My Lords, on the point about annexation, the noble Lord mentioned the Golan Heights. When the United States made that statement in support of Israel, we made our position clear: we are against annexation, which is against international law. I reiterate that annexation of any territory unilaterally is against international law.
My Lords, it is a strange phenomenon that so many noble Lords are quick to reject the proposals. What do they know better than the Egyptians, the Saudis, the Bahrainis and the UAE, who have all welcomed the proposals? That is a promising sign, but most notable is the statement from Qatar. So often in the rejectionist camp, Qatar is now calling on the Palestinians and Israelis to sit down together. What efforts is my noble friend making with the Palestinian leadership to encourage them to sit down and talk rather than reject the initiative as, sadly, they have done too often in history?
My Lords, my noble friend is right that certain parts of the Arab world share the objective of the plan’s being a first step. Countries have made statements according to how they view it. On the issue of engagement with the Palestinians, and I have said, we hope that the Palestinians engage on the first step of the proposals. We are making efforts. As I said earlier, my right honourable friend has spoken to President Abbas, and we will meet the Palestinian representative to London later today.
My Lords, it would be no exaggeration to say that this proposal is controversial, but it is certainly not the endpoint. It is not even the beginning of the end, nor the end of the beginning. It being on the table might be the beginning of the beginning of a process. Surely both sides can discuss it, at the very least. Does the Minister agree that objecting from the outset, as the Palestinians have done, is not terribly helpful?

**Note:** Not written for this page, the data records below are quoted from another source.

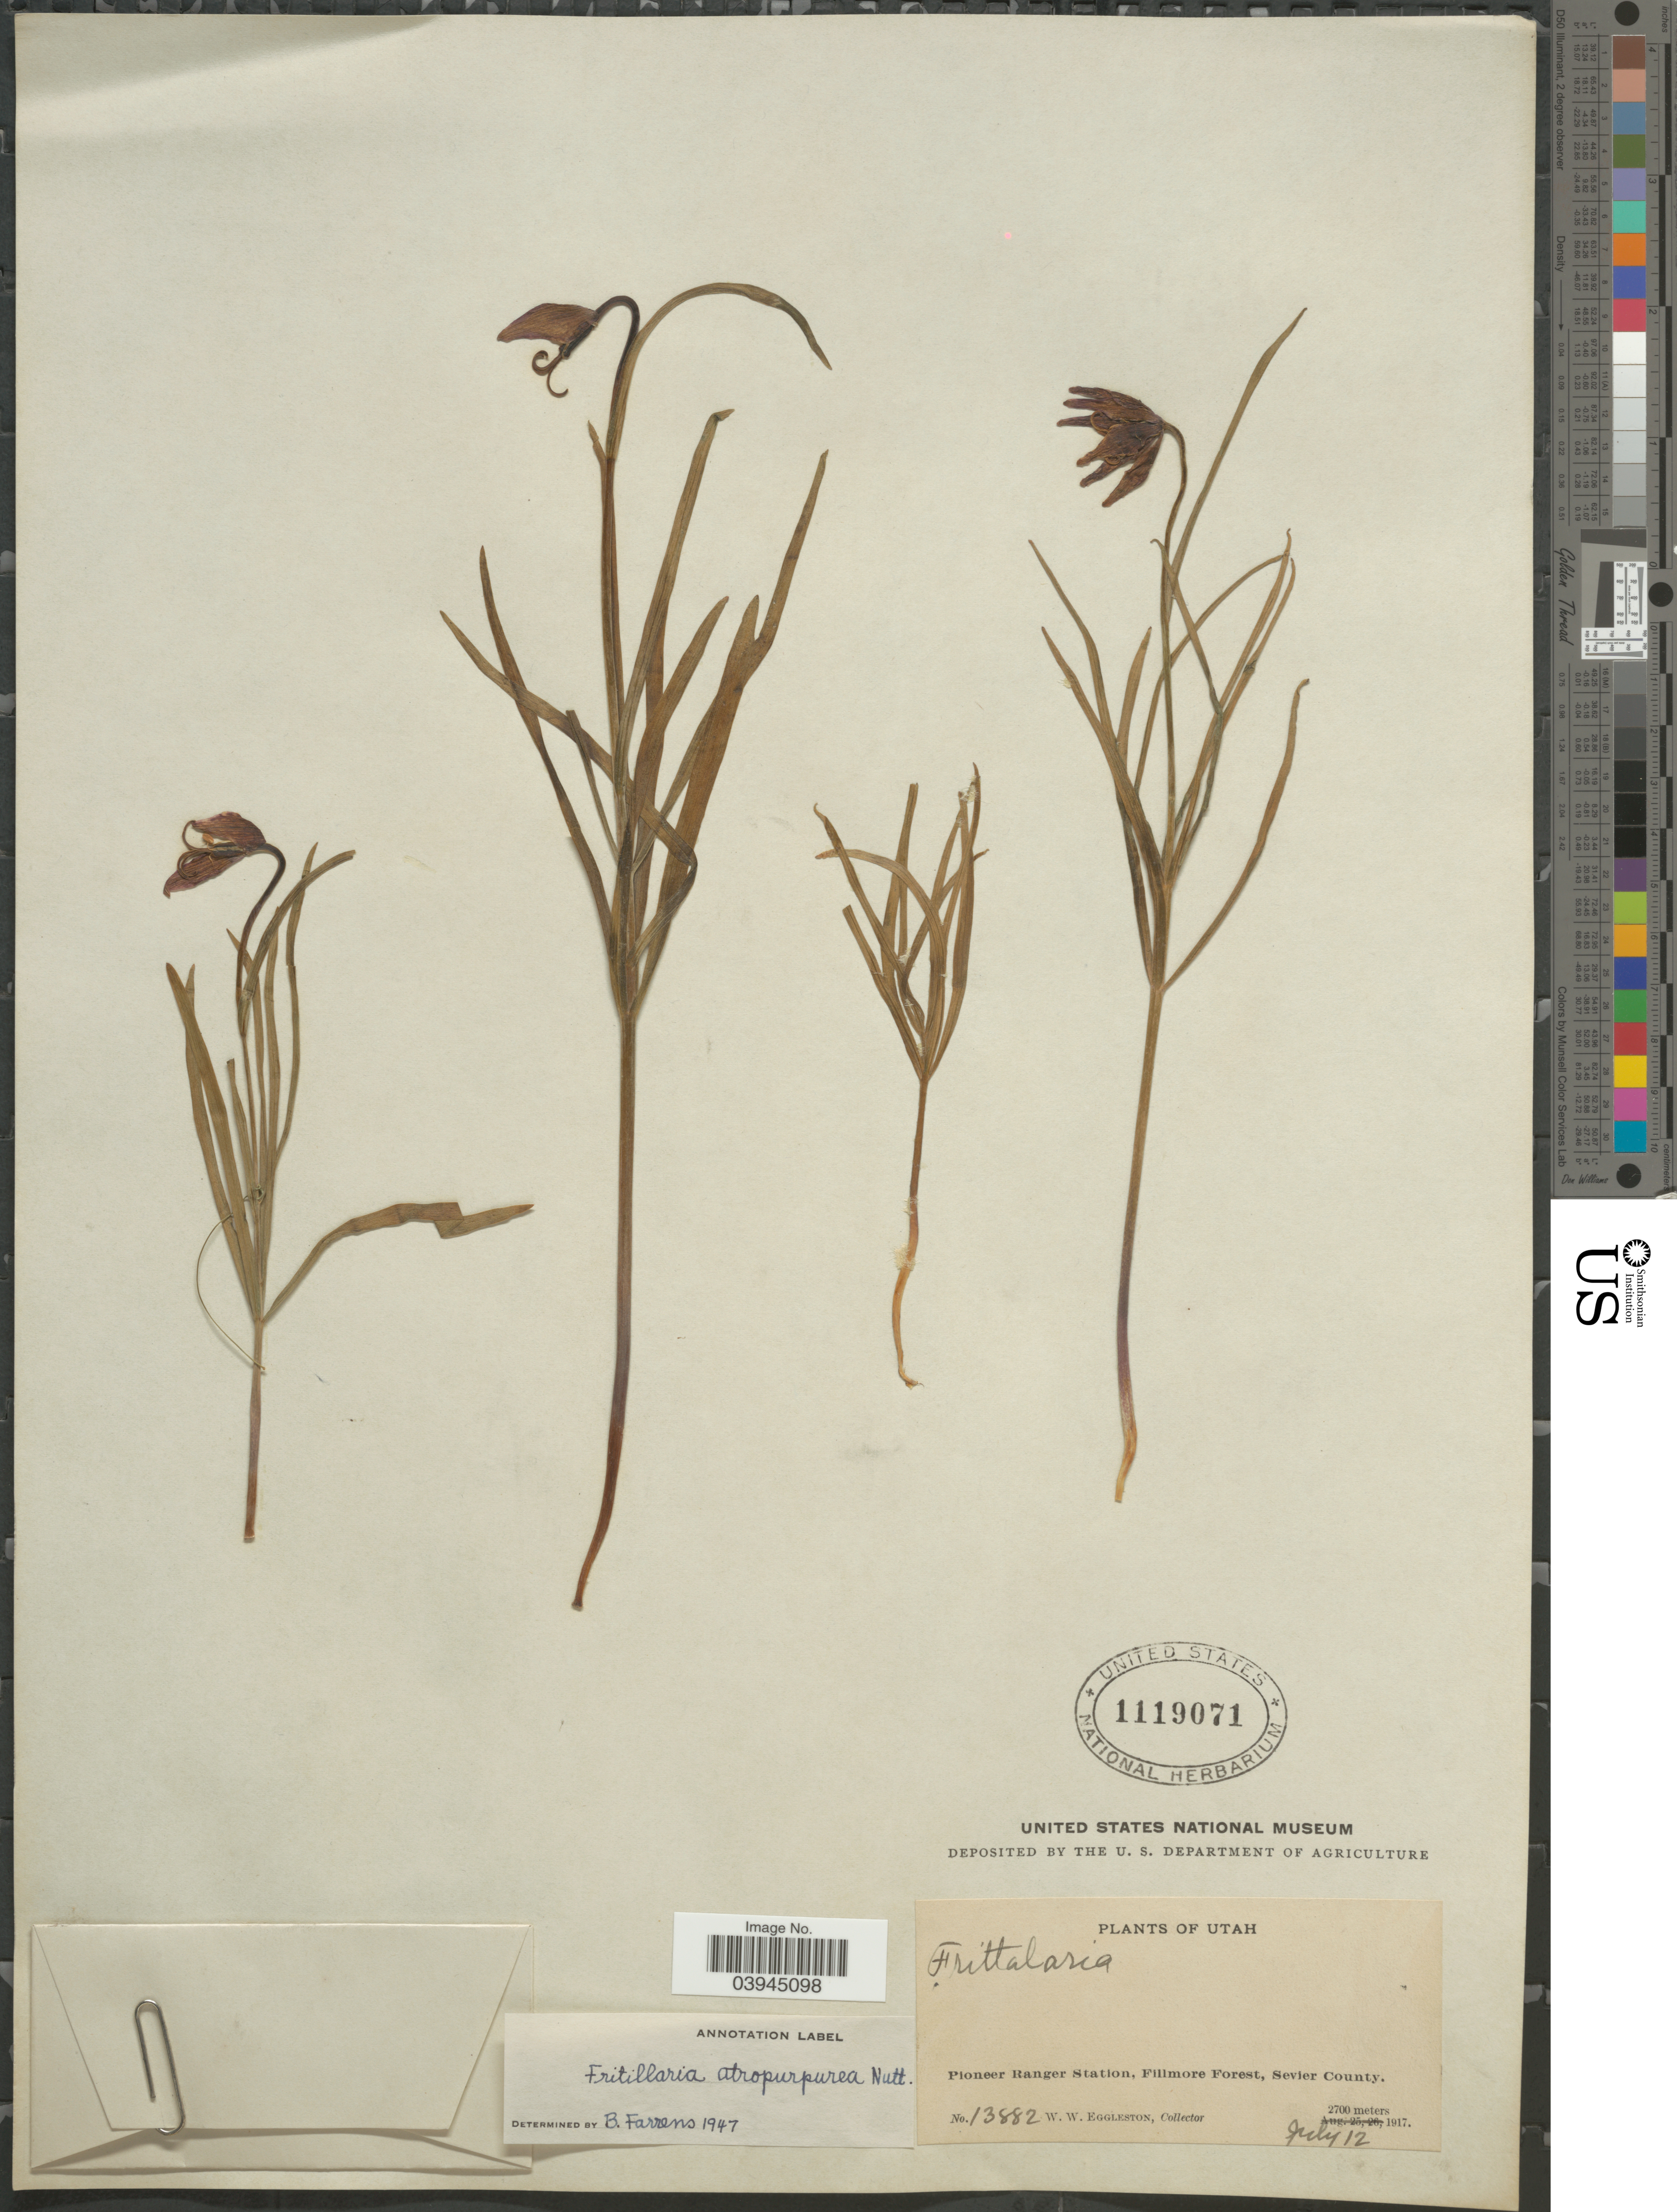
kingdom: Plantae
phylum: Tracheophyta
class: Liliopsida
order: Liliales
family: Liliaceae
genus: Fritillaria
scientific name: Fritillaria atropurpurea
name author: Nutt.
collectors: W. W. Eggleston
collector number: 13882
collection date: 1917-07-12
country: United States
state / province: Utah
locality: Pioneer Ranger Station, Fillmore Forest, Sevier County.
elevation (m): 2700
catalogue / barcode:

My Lords, I am coming to the beginning of the end of my time. Noble Lords have repeatedly and rightly raised issues; I am sure that we will return to this plan and the wider issues across the Middle East. It is important that there is something on the table. Countries across the region have sought to give due consideration and, as I said, this is not the UK plan but an American plan. The United Kingdom position, of a viable two-state solution with a shared capital in Jerusalem, has not changed.
My Lords, surely Her Majesty’s Government should be not neutral on this issue but on the side of peace. The period since the Oslo accords has been littered with missed opportunities, generally involving the Palestinian Authority’s refusal to engage. Everyone in this House with any influence on the Palestinian Authority should urge it to engage in this. A large part of the Arab world is behind this, and Her Majesty’s Government should do their best to facilitate this important peace process.
My Lords, I assure my noble friend that we are on the side of peace. I share his belief in the importance of all parties engaging. We are doing our utmost to ensure that the Palestinians engage with this proposal, but as I said, it is an American plan, which we believe to be a first step.